Problem requirements: Would you please give the entries again word for word, with no images in your copy?
Top of Input records
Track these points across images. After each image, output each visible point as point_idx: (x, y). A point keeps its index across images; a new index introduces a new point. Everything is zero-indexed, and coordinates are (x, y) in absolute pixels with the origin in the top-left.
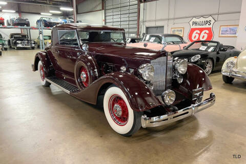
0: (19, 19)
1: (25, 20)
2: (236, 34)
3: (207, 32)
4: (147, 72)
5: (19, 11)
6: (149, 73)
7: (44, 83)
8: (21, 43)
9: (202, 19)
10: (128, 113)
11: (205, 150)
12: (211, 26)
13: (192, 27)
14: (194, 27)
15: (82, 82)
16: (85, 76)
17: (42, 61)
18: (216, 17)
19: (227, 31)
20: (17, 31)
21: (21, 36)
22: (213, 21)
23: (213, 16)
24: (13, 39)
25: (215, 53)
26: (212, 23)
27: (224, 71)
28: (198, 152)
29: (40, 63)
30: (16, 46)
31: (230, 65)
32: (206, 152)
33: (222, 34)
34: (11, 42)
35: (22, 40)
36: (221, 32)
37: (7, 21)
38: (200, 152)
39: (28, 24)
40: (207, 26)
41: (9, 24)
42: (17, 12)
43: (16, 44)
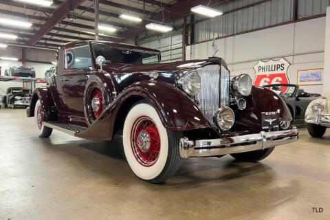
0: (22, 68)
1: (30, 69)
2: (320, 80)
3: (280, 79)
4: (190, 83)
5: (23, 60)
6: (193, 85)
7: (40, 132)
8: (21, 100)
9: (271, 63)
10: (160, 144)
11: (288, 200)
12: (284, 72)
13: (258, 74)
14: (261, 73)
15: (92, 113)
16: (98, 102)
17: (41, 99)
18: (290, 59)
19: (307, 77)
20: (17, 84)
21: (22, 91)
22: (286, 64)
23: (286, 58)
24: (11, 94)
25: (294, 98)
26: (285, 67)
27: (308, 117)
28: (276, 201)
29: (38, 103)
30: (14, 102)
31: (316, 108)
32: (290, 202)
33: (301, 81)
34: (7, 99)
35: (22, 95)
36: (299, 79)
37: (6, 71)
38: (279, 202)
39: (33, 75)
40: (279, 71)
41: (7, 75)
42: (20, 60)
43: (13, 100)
Bottom of Input records
Completed task:
Track these points across images. After each image, output each visible point as point_idx: (x, y). A point keeps its index across images; a new index introduces a new point. Everything is zero-indexed, and coordinates are (x, y) in absolute pixels with the origin in the top-left.
0: (19, 19)
1: (25, 20)
2: (236, 34)
3: (207, 32)
4: (147, 72)
5: (19, 11)
6: (149, 73)
7: (44, 83)
8: (21, 43)
9: (202, 19)
10: (128, 113)
11: (205, 150)
12: (211, 26)
13: (192, 27)
14: (194, 27)
15: (82, 82)
16: (85, 76)
17: (42, 61)
18: (216, 17)
19: (227, 31)
20: (17, 31)
21: (21, 36)
22: (213, 21)
23: (213, 16)
24: (13, 39)
25: (215, 53)
26: (212, 23)
27: (224, 71)
28: (198, 152)
29: (40, 63)
30: (16, 46)
31: (230, 65)
32: (206, 152)
33: (222, 34)
34: (11, 42)
35: (22, 40)
36: (221, 32)
37: (7, 21)
38: (200, 152)
39: (28, 24)
40: (207, 26)
41: (9, 24)
42: (17, 12)
43: (16, 44)
0: (22, 68)
1: (30, 69)
2: (320, 80)
3: (280, 79)
4: (190, 83)
5: (23, 60)
6: (193, 85)
7: (40, 132)
8: (21, 100)
9: (271, 63)
10: (160, 144)
11: (288, 200)
12: (284, 72)
13: (258, 74)
14: (261, 73)
15: (92, 113)
16: (98, 102)
17: (41, 99)
18: (290, 59)
19: (307, 77)
20: (17, 84)
21: (22, 91)
22: (286, 64)
23: (286, 58)
24: (11, 94)
25: (294, 98)
26: (285, 67)
27: (308, 117)
28: (276, 201)
29: (38, 103)
30: (14, 102)
31: (316, 108)
32: (290, 202)
33: (301, 81)
34: (7, 99)
35: (22, 95)
36: (299, 79)
37: (6, 71)
38: (279, 202)
39: (33, 75)
40: (279, 71)
41: (7, 75)
42: (20, 60)
43: (13, 100)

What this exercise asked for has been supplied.